イチからつくるホウキ/宮原克人・編 堀川理万子・絵/農山漁村文化協会/2024年
絵本がなかったら箒のことを考えることもなかったかも。いま箒は、落ち葉掃除など外用だけ。少し前までは座敷帚がありましたいつのまにか なくなりました。
掃除機があるのに、いまさら箒とは?と思いながら、「道を掃くときは電気がないじゃないか」、「小石を吸い込んだら故障の原因になる」といわれ、ぎゃふん。
箒は、こわれて捨てても自然に帰る素材だから環境にやさしいし、電気もつかわず、そのつもりになれば工夫してつくることもできるすぐれもの。
小学校四年生の四人組が、お寺の和尚さんから話を聞いたり、自分たちで調べたりして、箒を作ることで暮らしを見直きっかけを見つけていきます。
いま日本の箒はそのほとんどが外国産、それでも少ないながら箒づくりをしている人も紹介され、また茨城や栃木、山形などの産地も紹介されています。

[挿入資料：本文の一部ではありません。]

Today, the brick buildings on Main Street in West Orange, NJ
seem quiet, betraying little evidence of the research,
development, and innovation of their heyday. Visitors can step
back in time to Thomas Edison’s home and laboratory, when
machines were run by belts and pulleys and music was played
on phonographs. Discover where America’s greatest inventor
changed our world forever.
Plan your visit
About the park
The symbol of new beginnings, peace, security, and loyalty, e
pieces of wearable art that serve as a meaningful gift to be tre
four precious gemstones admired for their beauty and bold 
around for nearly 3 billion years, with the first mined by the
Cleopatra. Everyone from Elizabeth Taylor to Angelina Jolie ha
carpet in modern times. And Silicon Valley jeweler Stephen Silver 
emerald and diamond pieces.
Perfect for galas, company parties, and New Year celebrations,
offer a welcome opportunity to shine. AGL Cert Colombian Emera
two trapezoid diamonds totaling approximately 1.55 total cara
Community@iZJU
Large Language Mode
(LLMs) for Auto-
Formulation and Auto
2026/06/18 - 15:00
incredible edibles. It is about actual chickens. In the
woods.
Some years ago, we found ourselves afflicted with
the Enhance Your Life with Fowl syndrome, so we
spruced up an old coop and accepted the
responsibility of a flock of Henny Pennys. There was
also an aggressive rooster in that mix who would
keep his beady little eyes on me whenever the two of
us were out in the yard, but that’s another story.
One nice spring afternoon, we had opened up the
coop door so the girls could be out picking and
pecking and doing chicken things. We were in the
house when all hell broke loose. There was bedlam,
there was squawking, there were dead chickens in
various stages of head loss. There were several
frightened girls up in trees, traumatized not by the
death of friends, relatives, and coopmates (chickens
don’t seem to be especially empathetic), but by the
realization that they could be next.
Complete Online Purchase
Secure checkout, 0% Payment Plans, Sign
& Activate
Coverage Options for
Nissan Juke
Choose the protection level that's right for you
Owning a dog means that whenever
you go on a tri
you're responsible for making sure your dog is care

箒の材料は、ホウキモロコシが主ですが、稲わらササ、タケ、シュロなどで作ることができます。材料も外国からの輸入がおおいといいますが、ホウキトウモロコシを栽培し箒づくりしている人も紹介されていますが、一本の箒を作るのに10平方メートルぐらいの畑が必要というのも大変。
和尚さんが、「ひとつひとつていねいに隅々までそうじすることで心の雑念が消え、気持ちが澄み渡っていくんだ。ひたすらそうじすることは座禅をしているときの無の心に通じる」と言っているのですが、掃除ロボットや電気掃除機ではそういきません。